Nefertiti refused to get out of the car, which wasn’t unusual, but they noticed Bob was acting funny, too. Instead of peeing on everything or trying to find something to chase, he kept pacing with his nose in the air, constantly sniffing. He sensed something or heard something they couldn’t and his hackles were up. Jessies hands instinctively fell to his sides near his guns and they both started straining their own senses, looking and listening for danger. For an uncountable massive horde lumbering towards them.
The breeze shifted and they heard it then, far off and faint, the beeping sound of a truck or some piece of heavy equipment backing up. Survivors.
“See.” she said in triumph. “I told you it’s good to stop at these attractions.”
Jessie rolled his eyes. “Whatever. I don’t have any settlements marked on the map in this area. Must be a new one we don’t know about.”
They climbed back in and started chasing the sound, sometimes he’d have to shut off the car and they’d strain their ears to catch it but once they determined it was coming from a town just down the road, it was easy to follow.
They cut through a small industri
al district and Jessie caught movement a few blocks away, a truck backing into a dock.
“There they are!” he said and rolled towards the next street to circle back around.
“We should keep going.” Scarlet said, pointing out a turn ahead that would take them back to the river.
Jessie pulled the car to a stop then turned in his seat to look at her. She stared straight out of the windshield, her face blank, not acknowledging him or the fact that they’d stopped.

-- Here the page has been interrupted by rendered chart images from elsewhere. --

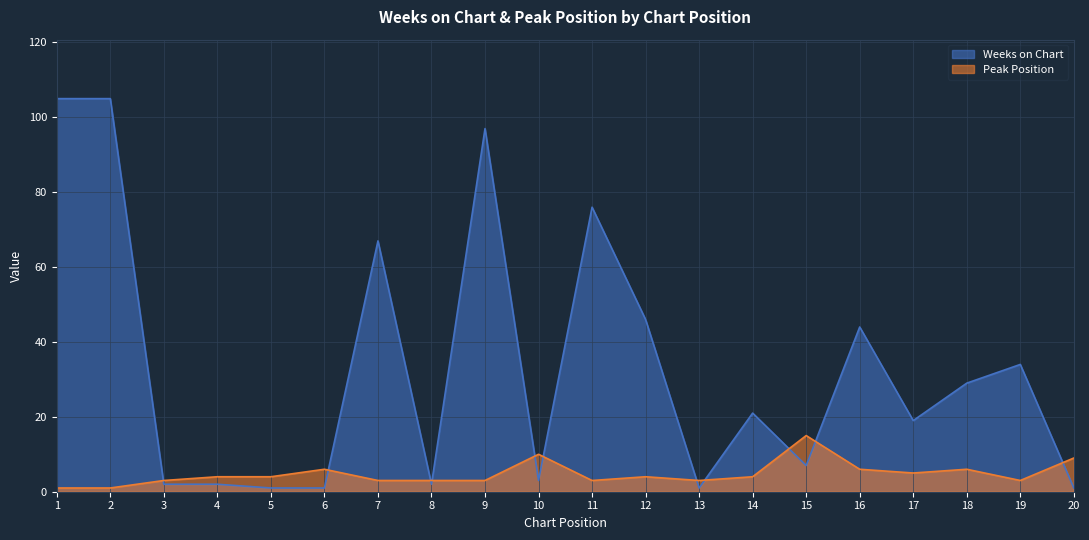

The value of Peak Position at 16 is 6. True or false?

True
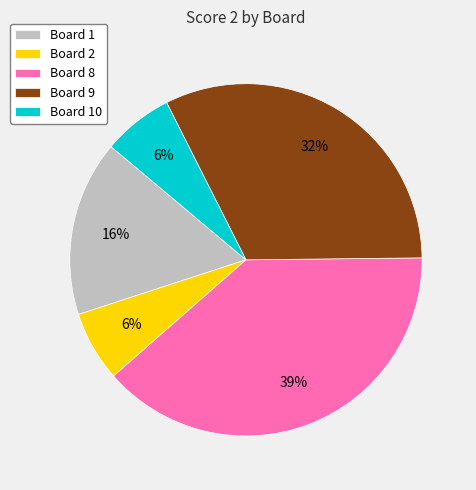

Is there any slice that represents more than half of the pie?

No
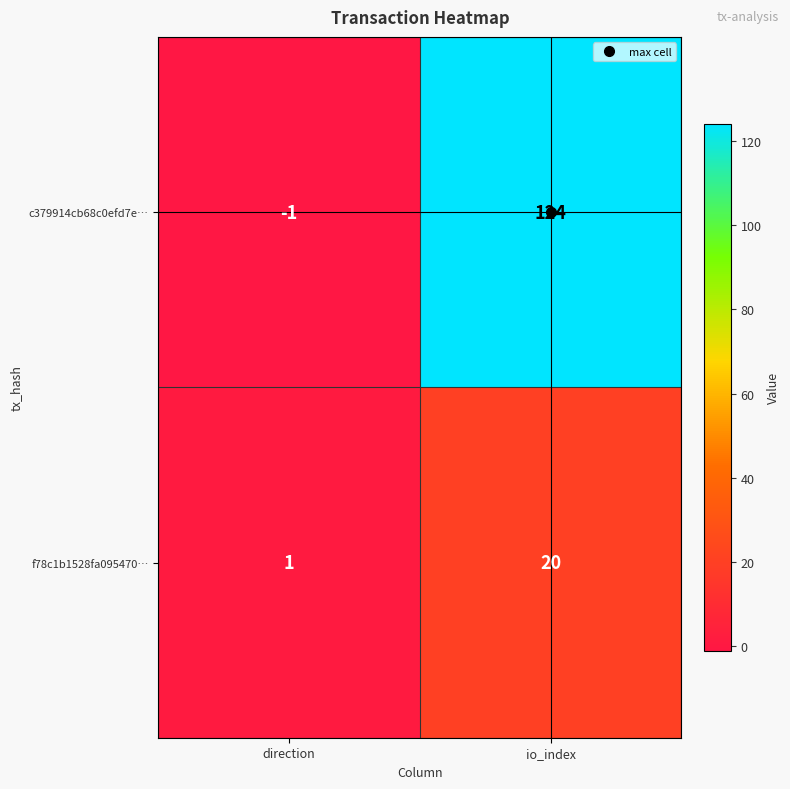

Rank the series by their average value, from highest to lowest.

c379914cb68c0efd7e…, f78c1b1528fa095470…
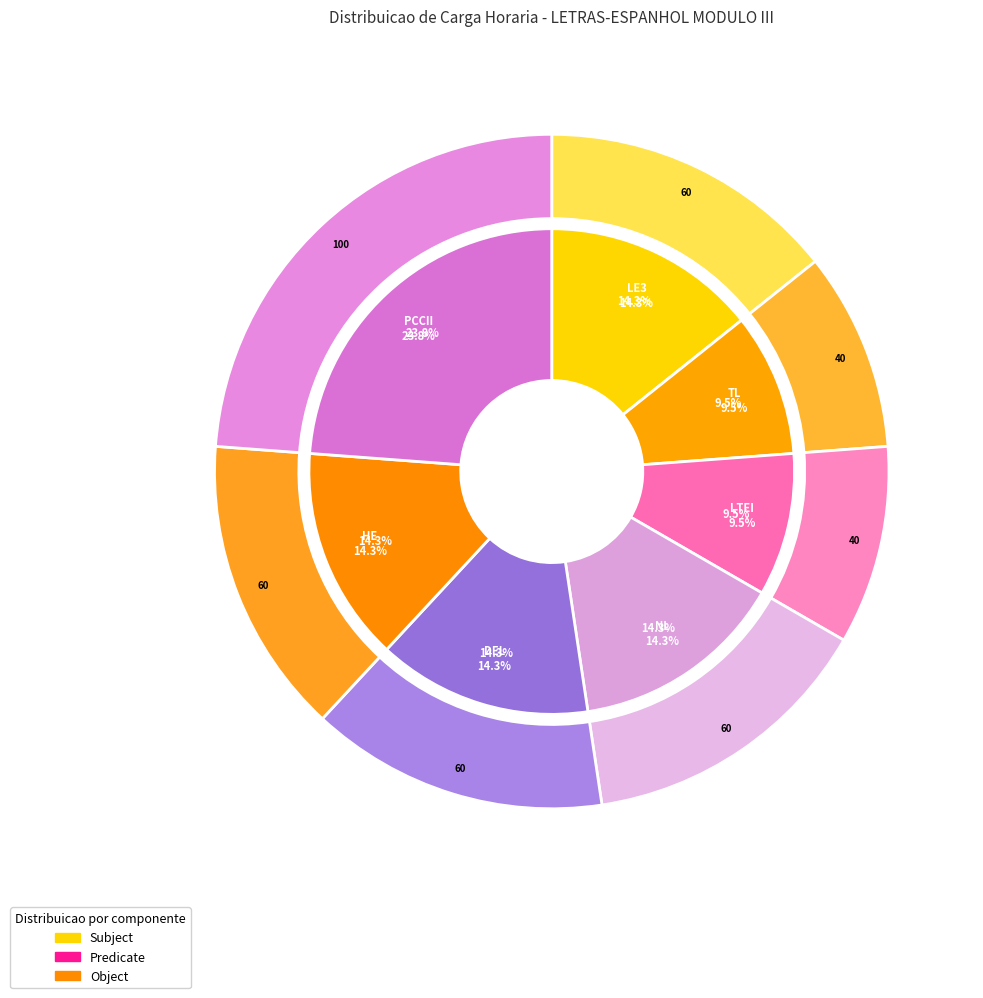

What portion of the pie excludes LE3?

85.7%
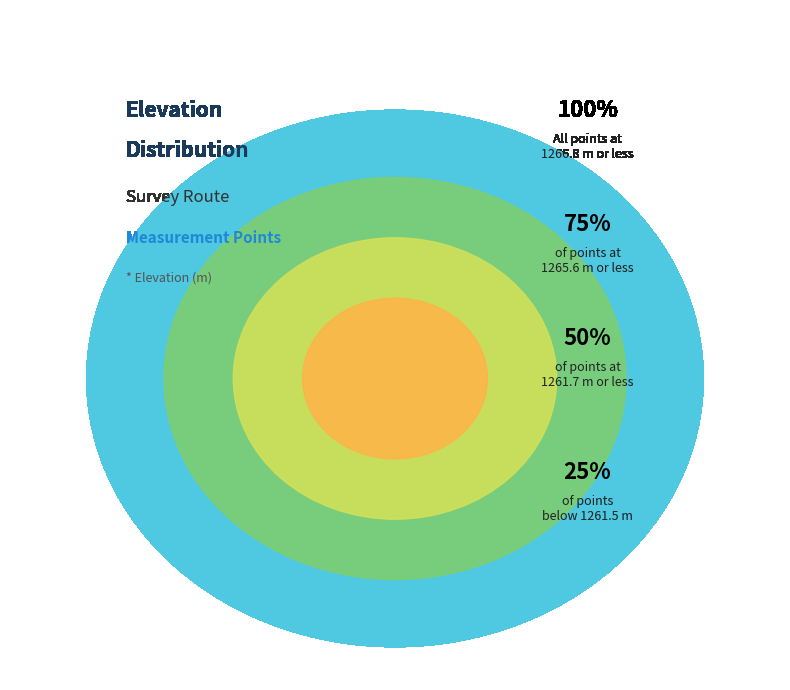

Is there a majority slice in this chart?

No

“You know who they are, don’t you?” he asked
She remained silent, started biting her lower lip.
“It’s your people, isn’t it?” he prodded, taking his hand from the steering wheel and absently dropping it to his leg. Near his gun.
She said nothing.
He waited.
The seconds ticked by. Bob was alert and sensed their tension. He could feel the mistrust and mounting anger from his master and the fear and uncertainty from his new female friend. He stared from one to the other, confused by the way they were behaving.
Jessie waited.
“Can we just forget about them?” she finally asked. “Can we please just drive on?”

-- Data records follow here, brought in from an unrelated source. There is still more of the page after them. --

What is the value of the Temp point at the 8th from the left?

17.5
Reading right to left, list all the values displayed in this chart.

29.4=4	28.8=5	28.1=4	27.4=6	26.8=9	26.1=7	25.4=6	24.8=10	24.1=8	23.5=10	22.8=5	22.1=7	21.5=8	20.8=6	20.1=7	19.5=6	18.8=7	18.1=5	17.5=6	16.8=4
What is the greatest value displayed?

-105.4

“What are they doing?” Jessie asked in return. “Are they getting ready to attack Lakota? Raid our towns and take slaves? Kill our people like Casey does?”

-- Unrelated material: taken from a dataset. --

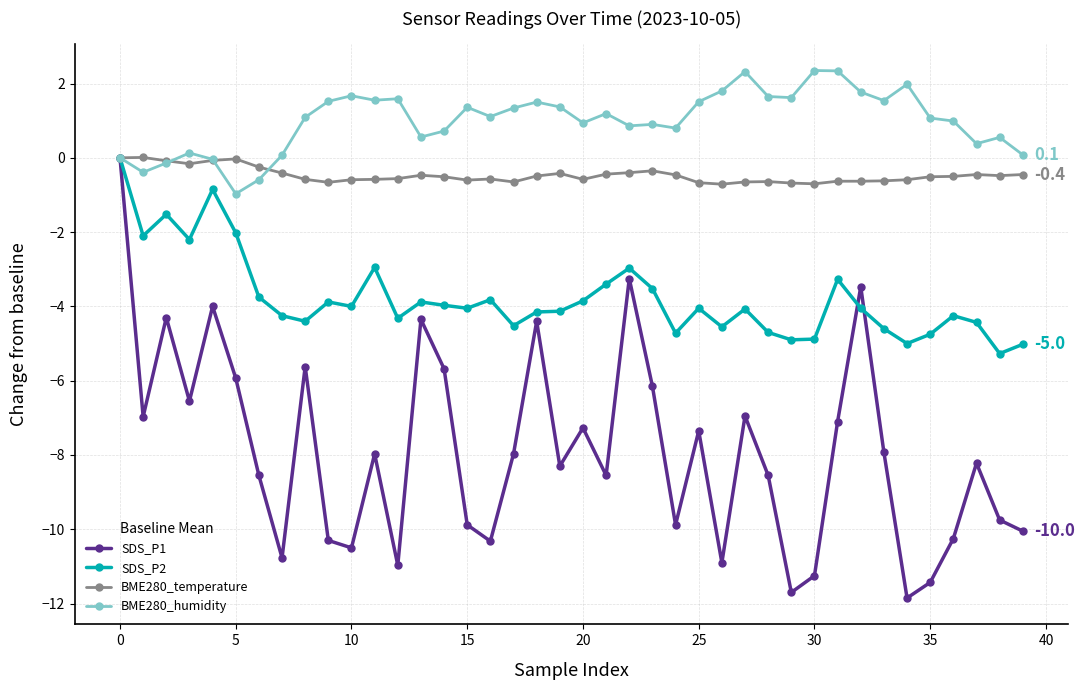

List the series in order of their overall mean, highest first.

BME280_humidity, BME280_temperature, SDS_P2, SDS_P1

She started to reply, tell him they were nothing like the raiders, they didn’t eat people. She couldn’t lie to herself, though. It was true that they didn’t eat people, they let the zombies do it for them. Pretty much for the same reasons also, to teach a lesson.
“I’m not a part of them anymore.” she finally said. “I’m helping you now, aren’t I? I’ve killed my own people for you haven’t I? Isn’t that enough? I see your hand, are you getting ready to shoot me? You don’t trust me, do you?”